### [STUDY QUESTIONS]
a: Revise the mailing-list thread on mesh groups and flooding below by writing out the part between "A better way" and "No signaling necessary.", inclusive, with "network operators" replaced by "network administrators".
b: Pick up the mailing-list thread on mesh groups and flooding below after its final sentence and carry it forward.

**** QUOTED PASSAGE ****

All the while our mutual customer is (rightfully) pressuring to get this fixed 
ASAP.
We might well ask “how did we get into this mess”.

   Les

From: Tony Li <[email protected]> On Behalf Of Tony Li
Sent: Wednesday, December 4, 2024 7:54 AM
To: Les Ginsberg (ginsberg) <[email protected]>
Cc: Tony Przygienda <[email protected]>; Peter Psenak (ppsenak) 
<[email protected]>; Shraddha Hegde <[email protected]>; Robert Raszuk 
<[email protected]>; lsr <[email protected]>
Subject: Re: [Lsr] Another counter-example

Les,

The step that you’re missing is that upgrades are inevitable and thus an 
operational necessity.

We are very, very, very unlikely to get things right on the first go. 
Therefore, we will need to fix our bugs. How do you deploy that bug fix? Add to 
the mix that we’re not willing to do a flag day cutover to the fix.

A better way of thinking of mesh groups is that they are the ’static routes’ of 
legacy flooding.  They are installed by network operators and are presumed to 
be perfect. No signaling necessary.

Tony

On Dec 4, 2024, at 7:28 AM, Les Ginsberg (ginsberg) - ginsberg at cisco.com 
<[email protected]<mailto:[email protected]>> wrote:

I am very much in agreement with Peter – though I think his commentary is “too 
kind”. 😊

The issue w mesh groups is that they are opaque to other nodes i.e., you may 
come up with a way of signaling that a node has configured mesh groups (which 
BTW the distoptflood draft does NOT currently have – and I hope it never does…) 
but unless you are going to also propose that a node signal what links are/are 
not being used for flooding the best you can do from the POV of other nodes is 
treat the node as if it is running a flooding algorithm which is totally opaque 
– and which is also “brittle” i.e., it doesn’t do well in the event of topology 
changes.

To Tony P – one of the things that disturbs me about the way this discussion is 
taking place is how we seem to have “skipped steps”.

The interest in optimized flooding dates back decades.

**** INFORMATION SHOWN ****

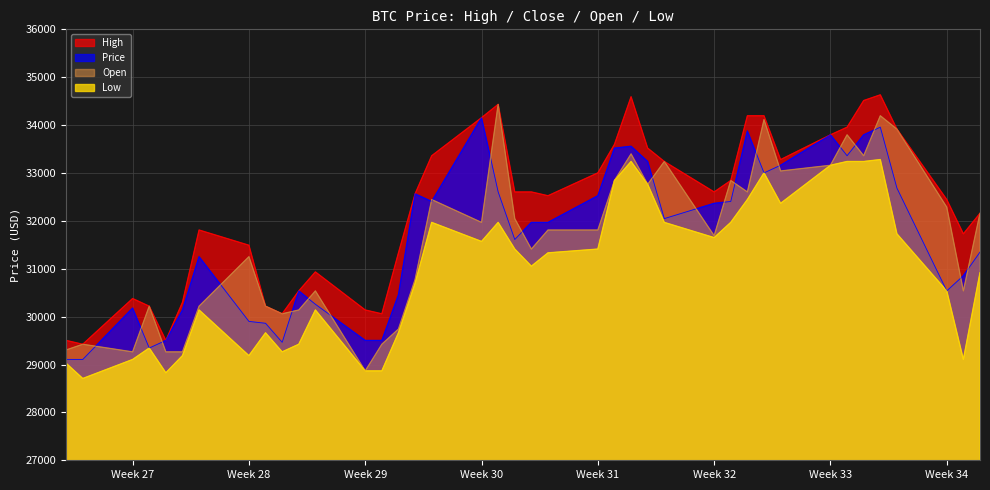

True or false: Low and High intersect in this chart.

False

****

### [WRITTEN ANSWERS]
a:
A better way of thinking of mesh groups is that they are the ’static routes’ of 
legacy flooding.  They are installed by network administrators and are presumed to 
be perfect. No signaling necessary.

b:
Early attempts include:

https://datatracker.ietf.org/doc/rfc2973/ (Mesh Groups) (circa 2000)
https://datatracker.ietf.org/doc/html/draft-ietf-ospf-isis-flood-opt-01 (circa 
2001)
MANET work (circa 2014)

All of these attempts were very conservative in nature. The notion of deploying 
multiple solutions simultaneously and thinking about how they might 
“interoperate” was quite deliberately not looked at. The general view has been 
“be very very careful when you mess with flooding”.

Suddenly, we now seemed to “leaped off the cliff” and are talking about 
deploying multiple algorithms and trying to get them to “interoperate”.

At what point did the WG conclude that this is a real requirement and that it 
actually can be deployed safely?

If people want to discuss this – the WG is a fine place to do it. But I would 
appreciate discussion that does not skip over the very real concerns that have 
kept us from even considering this for the last three decades.

   Les

From: Tony Przygienda <[email protected]<mailto:[email protected]>>
Sent: Wednesday, December 4, 2024 12:35 AM
To: Peter Psenak (ppsenak) <[email protected]<mailto:[email protected]>>
Cc: Shraddha Hegde <[email protected]<mailto:[email protected]>>; Robert 
Raszuk <[email protected]<mailto:[email protected]>>; Tony Li 
<[email protected]<mailto:[email protected]>>; lsr 
<[email protected]<mailto:[email protected]>>
Subject: [Lsr] Re: Another counter-example

Valid point of view but there are other solutions possible to the whole thing 
as well that don't precondition mesh-group node lift up, if consensus passes 
and we start to work on details of the necessary leaderless signalling in some 
framework that's part of operational considerations then would be my take ...

thanks

-- tony

On Wed, Dec 4, 2024 at 9:25 AM Peter Psenak 
<[email protected]<mailto:[email protected]>> wrote:

Hi Shraddha,

so you define mesh-groups to be a separate flooding algorithm itself, requiring 
all routers using them to be upgraded.  By the time you do that, you can also 
replace mesh-groups with the distop on all routers and be done with it, instead 
of trying to solve the coexistence of the two.

thanks,
Peter

On 04/12/2024 07:48, Shraddha Hegde wrote:
Hi Robert,

With dist-opt flood reduction running in leaderless mode it is possible for the 
operator to run
Mesh-groups in some part of the network and introduce distopt flooding in other 
part where needed. The nodes configured with  mesh-groups have to be upgraded 
to advertise, they are running a different flood reduction algorithm and the 
distopt algorithm will ensure the neighbors of the Nodes running meshgroups 
will always become reflooders and hence the CDS where distopt runs, is ensured 
correct flooding behaviour.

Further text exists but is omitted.